▸ ABOUT THIS EXERCISE: Return only these lines, exactly: the one containing "1) handheld fan <box>194,399,374,523</box>" and every line after it in the listing.

▸ INFORMATION SUPPLIED:

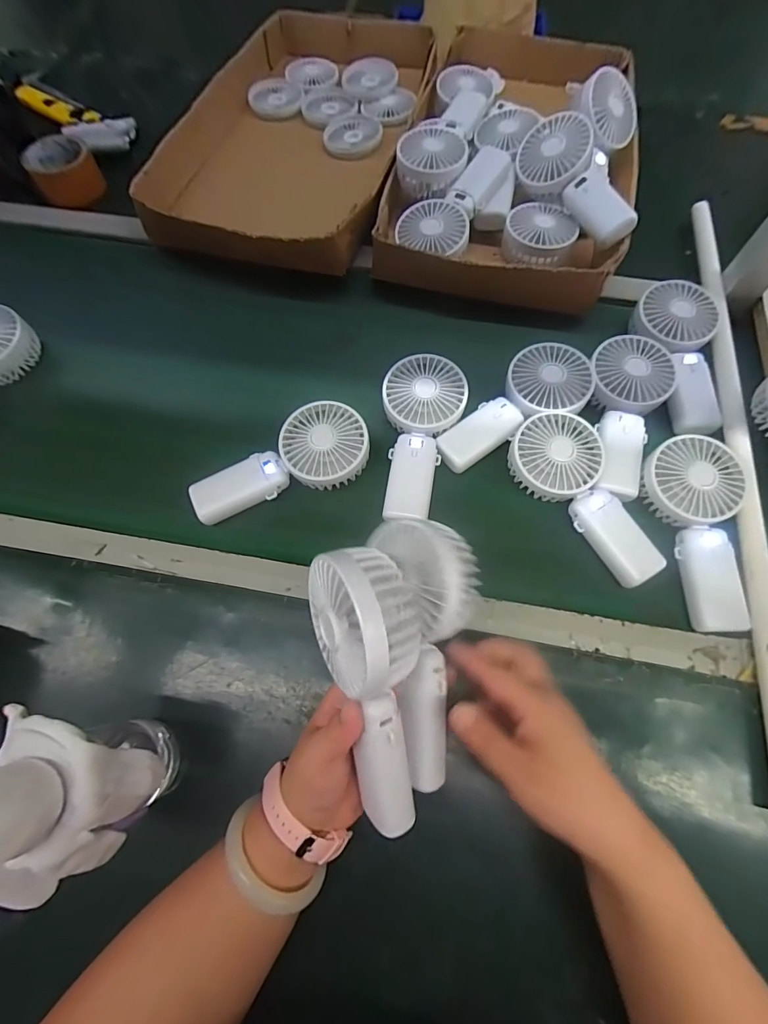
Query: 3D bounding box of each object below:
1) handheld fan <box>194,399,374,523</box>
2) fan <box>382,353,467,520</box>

▸ WRITTEN SOLUTION:
1) handheld fan <box>194,399,374,523</box>
2) fan <box>382,353,467,520</box>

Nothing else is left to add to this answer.